データセットの記録 →
★ ★ ★
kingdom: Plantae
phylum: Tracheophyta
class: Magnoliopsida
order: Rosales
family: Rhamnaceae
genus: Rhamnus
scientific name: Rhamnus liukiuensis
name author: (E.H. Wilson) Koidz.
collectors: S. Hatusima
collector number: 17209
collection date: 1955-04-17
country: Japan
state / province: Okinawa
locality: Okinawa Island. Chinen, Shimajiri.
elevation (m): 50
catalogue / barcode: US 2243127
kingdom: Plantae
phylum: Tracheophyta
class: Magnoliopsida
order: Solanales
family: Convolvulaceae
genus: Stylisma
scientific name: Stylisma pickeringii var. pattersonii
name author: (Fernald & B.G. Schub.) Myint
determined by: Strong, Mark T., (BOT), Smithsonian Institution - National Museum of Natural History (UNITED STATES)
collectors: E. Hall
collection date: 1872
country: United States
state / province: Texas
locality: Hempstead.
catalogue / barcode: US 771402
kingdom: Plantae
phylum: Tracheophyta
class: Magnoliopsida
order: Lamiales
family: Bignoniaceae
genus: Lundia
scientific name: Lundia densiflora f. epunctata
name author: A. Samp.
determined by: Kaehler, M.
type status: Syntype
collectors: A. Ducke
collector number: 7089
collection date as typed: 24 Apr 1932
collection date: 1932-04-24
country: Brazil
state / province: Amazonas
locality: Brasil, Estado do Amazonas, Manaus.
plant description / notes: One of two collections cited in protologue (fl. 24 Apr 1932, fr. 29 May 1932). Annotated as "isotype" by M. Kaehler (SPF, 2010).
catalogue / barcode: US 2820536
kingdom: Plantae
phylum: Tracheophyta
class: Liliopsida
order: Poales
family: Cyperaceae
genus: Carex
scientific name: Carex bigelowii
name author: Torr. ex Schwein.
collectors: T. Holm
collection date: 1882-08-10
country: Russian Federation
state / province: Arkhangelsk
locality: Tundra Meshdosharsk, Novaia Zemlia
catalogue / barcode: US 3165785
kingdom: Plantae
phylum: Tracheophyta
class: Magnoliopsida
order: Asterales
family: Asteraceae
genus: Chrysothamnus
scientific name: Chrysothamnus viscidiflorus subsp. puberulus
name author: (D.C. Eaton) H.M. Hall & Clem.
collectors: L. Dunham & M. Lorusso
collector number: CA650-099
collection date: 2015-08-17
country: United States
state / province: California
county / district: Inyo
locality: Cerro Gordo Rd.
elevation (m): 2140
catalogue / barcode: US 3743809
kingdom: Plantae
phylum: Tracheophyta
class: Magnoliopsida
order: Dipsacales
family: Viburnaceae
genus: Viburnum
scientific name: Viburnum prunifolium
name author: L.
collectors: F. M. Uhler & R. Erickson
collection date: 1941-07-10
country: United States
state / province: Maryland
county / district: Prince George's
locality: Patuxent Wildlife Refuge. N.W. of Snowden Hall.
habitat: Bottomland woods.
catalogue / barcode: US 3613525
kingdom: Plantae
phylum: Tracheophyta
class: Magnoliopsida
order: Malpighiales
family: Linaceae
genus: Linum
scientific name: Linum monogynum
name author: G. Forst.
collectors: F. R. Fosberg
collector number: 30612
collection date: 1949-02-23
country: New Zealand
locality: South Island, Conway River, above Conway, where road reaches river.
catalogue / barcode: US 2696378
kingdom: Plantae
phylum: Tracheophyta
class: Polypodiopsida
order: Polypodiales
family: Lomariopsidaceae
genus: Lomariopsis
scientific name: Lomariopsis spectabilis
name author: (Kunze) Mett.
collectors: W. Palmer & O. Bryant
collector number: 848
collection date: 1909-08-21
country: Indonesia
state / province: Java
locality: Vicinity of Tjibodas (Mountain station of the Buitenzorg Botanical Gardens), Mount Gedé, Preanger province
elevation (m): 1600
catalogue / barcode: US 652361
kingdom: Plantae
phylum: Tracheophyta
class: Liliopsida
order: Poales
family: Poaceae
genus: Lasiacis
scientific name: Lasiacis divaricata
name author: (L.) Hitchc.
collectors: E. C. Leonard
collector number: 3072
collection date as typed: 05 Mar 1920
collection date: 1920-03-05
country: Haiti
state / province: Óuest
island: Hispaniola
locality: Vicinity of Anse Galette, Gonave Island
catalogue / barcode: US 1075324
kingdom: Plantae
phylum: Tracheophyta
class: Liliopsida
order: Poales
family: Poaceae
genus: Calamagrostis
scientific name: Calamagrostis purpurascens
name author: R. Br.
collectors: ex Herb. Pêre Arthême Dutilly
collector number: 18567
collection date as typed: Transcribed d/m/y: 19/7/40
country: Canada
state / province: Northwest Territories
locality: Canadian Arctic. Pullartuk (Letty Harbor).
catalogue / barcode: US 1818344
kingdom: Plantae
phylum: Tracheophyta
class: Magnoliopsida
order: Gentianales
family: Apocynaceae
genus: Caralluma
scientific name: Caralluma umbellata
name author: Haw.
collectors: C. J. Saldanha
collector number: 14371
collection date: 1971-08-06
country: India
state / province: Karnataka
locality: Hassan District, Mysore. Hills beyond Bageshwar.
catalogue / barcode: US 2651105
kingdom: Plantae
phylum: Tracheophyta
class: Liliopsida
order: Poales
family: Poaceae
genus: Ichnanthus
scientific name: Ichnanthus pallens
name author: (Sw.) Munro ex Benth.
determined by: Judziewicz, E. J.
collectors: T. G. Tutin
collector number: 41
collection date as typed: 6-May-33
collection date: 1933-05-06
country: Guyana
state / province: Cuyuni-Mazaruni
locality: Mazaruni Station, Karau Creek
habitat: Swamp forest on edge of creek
★ ★ ★
課題 →
上の資料をすべて、1行ずつ行番号を付けたMarkdownの表に変換してください。列名は「番号」と「行の内容」とし、空行は除くこと。

回答 →
| 番号 | 行の内容 |
|---|---|
| 1 | kingdom: Plantae |
| 2 | phylum: Tracheophyta |
| 3 | class: Magnoliopsida |
| 4 | order: Rosales |
| 5 | family: Rhamnaceae |
| 6 | genus: Rhamnus |
| 7 | scientific name: Rhamnus liukiuensis |
| 8 | name author: (E.H. Wilson) Koidz. |
| 9 | collectors: S. Hatusima |
| 10 | collector number: 17209 |
| 11 | collection date: 1955-04-17 |
| 12 | country: Japan |
| 13 | state / province: Okinawa |
| 14 | locality: Okinawa Island. Chinen, Shimajiri. |
| 15 | elevation (m): 50 |
| 16 | catalogue / barcode: US 2243127 |
| 17 | kingdom: Plantae |
| 18 | phylum: Tracheophyta |
| 19 | class: Magnoliopsida |
| 20 | order: Solanales |
| 21 | family: Convolvulaceae |
| 22 | genus: Stylisma |
| 23 | scientific name: Stylisma pickeringii var. pattersonii |
| 24 | name author: (Fernald & B.G. Schub.) Myint |
| 25 | determined by: Strong, Mark T., (BOT), Smithsonian Institution - National Museum of Natural History (UNITED STATES) |
| 26 | collectors: E. Hall |
| 27 | collection date: 1872 |
| 28 | country: United States |
| 29 | state / province: Texas |
| 30 | locality: Hempstead. |
| 31 | catalogue / barcode: US 771402 |
| 32 | kingdom: Plantae |
| 33 | phylum: Tracheophyta |
| 34 | class: Magnoliopsida |
| 35 | order: Lamiales |
| 36 | family: Bignoniaceae |
| 37 | genus: Lundia |
| 38 | scientific name: Lundia densiflora f. epunctata |
| 39 | name author: A. Samp. |
| 40 | determined by: Kaehler, M. |
| 41 | type status: Syntype |
| 42 | collectors: A. Ducke |
| 43 | collector number: 7089 |
| 44 | collection date as typed: 24 Apr 1932 |
| 45 | collection date: 1932-04-24 |
| 46 | country: Brazil |
| 47 | state / province: Amazonas |
| 48 | locality: Brasil, Estado do Amazonas, Manaus. |
| 49 | plant description / notes: One of two collections cited in protologue (fl. 24 Apr 1932, fr. 29 May 1932). Annotated as "isotype" by M. Kaehler (SPF, 2010). |
| 50 | catalogue / barcode: US 2820536 |
| 51 | kingdom: Plantae |
| 52 | phylum: Tracheophyta |
| 53 | class: Liliopsida |
| 54 | order: Poales |
| 55 | family: Cyperaceae |
| 56 | genus: Carex |
| 57 | scientific name: Carex bigelowii |
| 58 | name author: Torr. ex Schwein. |
| 59 | collectors: T. Holm |
| 60 | collection date: 1882-08-10 |
| 61 | country: Russian Federation |
| 62 | state / province: Arkhangelsk |
| 63 | locality: Tundra Meshdosharsk, Novaia Zemlia |
| 64 | catalogue / barcode: US 3165785 |
| 65 | kingdom: Plantae |
| 66 | phylum: Tracheophyta |
| 67 | class: Magnoliopsida |
| 68 | order: Asterales |
| 69 | family: Asteraceae |
| 70 | genus: Chrysothamnus |
| 71 | scientific name: Chrysothamnus viscidiflorus subsp. puberulus |
| 72 | name author: (D.C. Eaton) H.M. Hall & Clem. |
| 73 | collectors: L. Dunham & M. Lorusso |
| 74 | collector number: CA650-099 |
| 75 | collection date: 2015-08-17 |
| 76 | country: United States |
| 77 | state / province: California |
| 78 | county / district: Inyo |
| 79 | locality: Cerro Gordo Rd. |
| 80 | elevation (m): 2140 |
| 81 | catalogue / barcode: US 3743809 |
| 82 | kingdom: Plantae |
| 83 | phylum: Tracheophyta |
| 84 | class: Magnoliopsida |
| 85 | order: Dipsacales |
| 86 | family: Viburnaceae |
| 87 | genus: Viburnum |
| 88 | scientific name: Viburnum prunifolium |
| 89 | name author: L. |
| 90 | collectors: F. M. Uhler & R. Erickson |
| 91 | collection date: 1941-07-10 |
| 92 | country: United States |
| 93 | state / province: Maryland |
| 94 | county / district: Prince George's |
| 95 | locality: Patuxent Wildlife Refuge. N.W. of Snowden Hall. |
| 96 | habitat: Bottomland woods. |
| 97 | catalogue / barcode: US 3613525 |
| 98 | kingdom: Plantae |
| 99 | phylum: Tracheophyta |
| 100 | class: Magnoliopsida |
| 101 | order: Malpighiales |
| 102 | family: Linaceae |
| 103 | genus: Linum |
| 104 | scientific name: Linum monogynum |
| 105 | name author: G. Forst. |
| 106 | collectors: F. R. Fosberg |
| 107 | collector number: 30612 |
| 108 | collection date: 1949-02-23 |
| 109 | country: New Zealand |
| 110 | locality: South Island, Conway River, above Conway, where road reaches river. |
| 111 | catalogue / barcode: US 2696378 |
| 112 | kingdom: Plantae |
| 113 | phylum: Tracheophyta |
| 114 | class: Polypodiopsida |
| 115 | order: Polypodiales |
| 116 | family: Lomariopsidaceae |
| 117 | genus: Lomariopsis |
| 118 | scientific name: Lomariopsis spectabilis |
| 119 | name author: (Kunze) Mett. |
| 120 | collectors: W. Palmer & O. Bryant |
| 121 | collector number: 848 |
| 122 | collection date: 1909-08-21 |
| 123 | country: Indonesia |
| 124 | state / province: Java |
| 125 | locality: Vicinity of Tjibodas (Mountain station of the Buitenzorg Botanical Gardens), Mount Gedé, Preanger province |
| 126 | elevation (m): 1600 |
| 127 | catalogue / barcode: US 652361 |
| 128 | kingdom: Plantae |
| 129 | phylum: Tracheophyta |
| 130 | class: Liliopsida |
| 131 | order: Poales |
| 132 | family: Poaceae |
| 133 | genus: Lasiacis |
| 134 | scientific name: Lasiacis divaricata |
| 135 | name author: (L.) Hitchc. |
| 136 | collectors: E. C. Leonard |
| 137 | collector number: 3072 |
| 138 | collection date as typed: 05 Mar 1920 |
| 139 | collection date: 1920-03-05 |
| 140 | country: Haiti |
| 141 | state / province: Óuest |
| 142 | island: Hispaniola |
| 143 | locality: Vicinity of Anse Galette, Gonave Island |
| 144 | catalogue / barcode: US 1075324 |
| 145 | kingdom: Plantae |
| 146 | phylum: Tracheophyta |
| 147 | class: Liliopsida |
| 148 | order: Poales |
| 149 | family: Poaceae |
| 150 | genus: Calamagrostis |
| 151 | scientific name: Calamagrostis purpurascens |
| 152 | name author: R. Br. |
| 153 | collectors: ex Herb. Pêre Arthême Dutilly |
| 154 | collector number: 18567 |
| 155 | collection date as typed: Transcribed d/m/y: 19/7/40 |
| 156 | country: Canada |
| 157 | state / province: Northwest Territories |
| 158 | locality: Canadian Arctic. Pullartuk (Letty Harbor). |
| 159 | catalogue / barcode: US 1818344 |
| 160 | kingdom: Plantae |
| 161 | phylum: Tracheophyta |
| 162 | class: Magnoliopsida |
| 163 | order: Gentianales |
| 164 | family: Apocynaceae |
| 165 | genus: Caralluma |
| 166 | scientific name: Caralluma umbellata |
| 167 | name author: Haw. |
| 168 | collectors: C. J. Saldanha |
| 169 | collector number: 14371 |
| 170 | collection date: 1971-08-06 |
| 171 | country: India |
| 172 | state / province: Karnataka |
| 173 | locality: Hassan District, Mysore. Hills beyond Bageshwar. |
| 174 | catalogue / barcode: US 2651105 |
| 175 | kingdom: Plantae |
| 176 | phylum: Tracheophyta |
| 177 | class: Liliopsida |
| 178 | order: Poales |
| 179 | family: Poaceae |
| 180 | genus: Ichnanthus |
| 181 | scientific name: Ichnanthus pallens |
| 182 | name author: (Sw.) Munro ex Benth. |
| 183 | determined by: Judziewicz, E. J. |
| 184 | collectors: T. G. Tutin |
| 185 | collector number: 41 |
| 186 | collection date as typed: 6-May-33 |
| 187 | collection date: 1933-05-06 |
| 188 | country: Guyana |
| 189 | state / province: Cuyuni-Mazaruni |
| 190 | locality: Mazaruni Station, Karau Creek |
| 191 | habitat: Swamp forest on edge of creek |